The National Institute of Mental Health has again awarded a team of seven Johns Hopkins neuroscientists a $9.5 million grant over the next five years as a Silvio A. Conte Center for Neuroscience Research.
Conte centers, and the funding that comes with them, are named for the late Silvio A. Conte, a Massachusetts congressman and champion of the NIMH's Decade of the Brain program in the 1990s. Their purpose is to catalyze collaborative brain research that may lead to treatments for mental illnesses.
The last Conte award to the team, given five years ago, resulted in 22 joint research publications in prestigious journals, including Cell, Science, Nature, Neuron, Nature Neuroscience, and Journal of Neuroscience.
The new award will allow further research on the team's main focus, excitatory synapses in the brain.
Excitatory synapses are connections between nerve cells in the brain that allow one nerve cell to pass a chemical signal to the next, enhancing the signaling of the second nerve cell. The human brain contains about 100 billion nerve cells, each linked to others by up to 10,000 synapses.
In response to various signals, a synapse can be formed between two nerve cells for the first time, strengthened, weakened, or removed. Scientists believe that synapses' responsiveness to outside cues and the neural circuits that they form are at the heart of the brain's complex abilities. "For example, the current theory in the field is that a new neural circuit, formed by new synapses, must be made to create a new memory," says Richard Huganir, director of the Solomon H. Snyder Department of Neuroscience at the Johns Hopkins School of Medicine and of the Conte Center.
Synapses are also central to drug addiction, pain, cognition, emotion, and fear, and they are known to be defective in disorders such as Alzheimer's disease and autism, he adds.

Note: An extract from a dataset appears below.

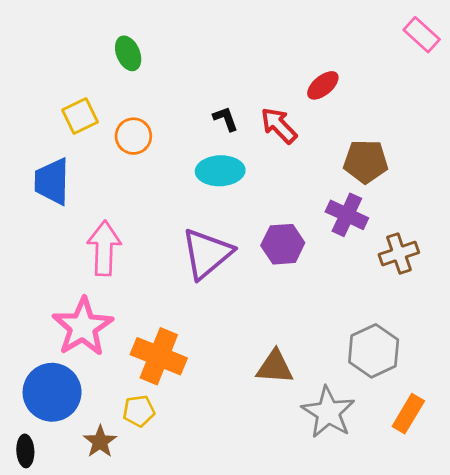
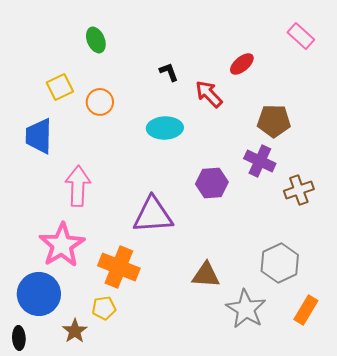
pink rectangle: (422, 35) -> (301, 36), moved
black L-shape: (225, 119) -> (169, 72), moved
purple triangle: (207, 253) -> (153, 215), moved, turned 36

At the molecular level, strengthening and weakening synapses involves the addition or subtraction, respectively, of signaling proteins that relay communications between neurons. One of the shared technologies that the Conte award will help fund is specialized microscopes that give the researchers the ability to peer deep inside the brains of living mice so that they can watch their signaling proteins respond to various stimuli—the learning of a new task, for example.
This and other technologies will also be applied to ongoing projects in the Conte Center.
In addition to Huganir, the team consists of Solomon Snyder, Paul Worley, David Ginty, Alex Kolodkin, Dwight Bergles, and David Linden, all professors of neuroscience. Their projects focus on different cell types, molecular signals, and signaling receptors that are involved in regulating synapses.